The Mirror
A short story I wrote in late 2024/early 2025. The core of the idea — the light and the quotation — came to mind one night during a dream I had.
The Andersons lived on a 15-acre plot of land, not quite in the countryside and not quite in the city. In the town, each home stood on a sizeable plot and had a long tree-lined driveway. A well-mannered peacefulness reigned throughout.
Their home was both homey and stately: tan stucco exteriors, ivy growing up the walls, and thick cherry-wood doors. The children, Sarah and Evan, had grown up in the home.
Sarah was 21, a rising senior at a well-known college in another state, majoring in chemistry with plans to become a doctor. Evan was 26 and worked in marketing. He'd studied economics in college, also at a well-known college.
Growing up, there was a particular family ritual specific to the home. When the mother and father bought the home, the realtor had shown them a special feature: a reflecting mirror in the backyard, a small glass porthole of sorts built into a wall, and an old wooden chair inside the home.
The mirror, which was roughly the shape of the head of a spoon, sat atop a burnished silver metal pole. The pole protruded up from the lush green of the back lawn like a street lamp. The mirror, atop the pole, stood about 3 feet above the grass and was about 20 feet from the stuccoed wall of the back of the home.
Twice a year, at the vernal and autumnal equinoxes, the sun was positioned in the sky such that its rays struck the center of the mirror. When that happened, the mirror focused the light into the small glass porthole that was embedded in the back wall of the home.
The glass porthole was about 3 inches in diameter, about 10 inches thick, and sat about 3 feet up from the ground. The porthole was embedded into the wall with one end flush with the wall's exterior and the other flush with the wall's interior. The wall containing the porthole ran along a hallway between the dining room and the foyer.
In that hallway, across from the wall in which the porthole was embedded, there sat a brown wooden chair, with faded dowels forming the back supports, and pleasantly worn wooden armrests. On the day of a given equinox, a family member would sit in the chair. Then, sunlight would strike the mirror, stream through the porthole, and land just about in the center of the person's chest.
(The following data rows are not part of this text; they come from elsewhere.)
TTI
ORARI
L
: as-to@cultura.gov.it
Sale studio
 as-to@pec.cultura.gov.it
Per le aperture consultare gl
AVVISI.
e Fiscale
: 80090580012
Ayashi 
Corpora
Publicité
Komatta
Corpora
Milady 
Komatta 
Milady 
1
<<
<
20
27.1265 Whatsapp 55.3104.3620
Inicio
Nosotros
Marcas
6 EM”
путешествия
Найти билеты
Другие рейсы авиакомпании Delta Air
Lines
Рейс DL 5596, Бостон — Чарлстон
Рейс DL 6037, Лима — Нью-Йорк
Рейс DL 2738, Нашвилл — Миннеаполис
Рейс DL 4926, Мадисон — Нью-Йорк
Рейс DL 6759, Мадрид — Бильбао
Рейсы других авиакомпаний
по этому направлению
The family tradition was that if you sat in the chair, with the beam of light on your chest, you could ask yourself - quietly in your own mind - one question. You'd then receive a completely honest answer. Of course, nobody in the family believed in the supernatural. However, they reasoned that the ritual helped them focus somehow; to let quieter thoughts flow, perhaps.
That autumn, the parents had decided to sell the home in order to downsize to a smaller one, since both children were off to college. The autumnal equinox that year happened to be during a school break, a few weeks before the family was set to move. On the day of the equinox, everyone was busy packing, cooking, and socializing.
A few minutes before the equinox, the son Evan began searching through the cardboard boxes in the foyer until he found the one containing the wooden chair. He lifted it from the box, pulled away the packing material, and carried it to the hallway. In the hallway, he set the chair against the wall - across from the glass porthole - and sat down, waiting for the light to appear.
After a minute or so, the light beamed through the porthole and struck the center of his chest. He sat still and upright. With closed eyes, he asked himself: "Why is my friend Henry generally nice to me, but every so often injects some small-yet-piercing criticism of me?"
After a moment, he heard a voice in his mind, as though speaking from the center of his chest: "He hates you."
The voice was always clear yet quiet, like ripples moving across a lake in the rain.
After some time, he rose from the chair and walked outside to where the mirror stood. He crouched in front of the mirror and peered intently at it - something he'd never done before.
The intricacies of the golden-braided pattern of the mirror's frame looked like the burls of an oak tree. As the sun continued upward in the sky and so downward in the mirror, he noticed something near the bottom of the mirror's gray reflective surface. It was writing, etched in a neatly flowing golden script.
He leaned closer and read the words to himself under his breath.
It was a quote he'd seen somewhere, but couldn't remember where: "The closer you get to the truth, the simpler it becomes."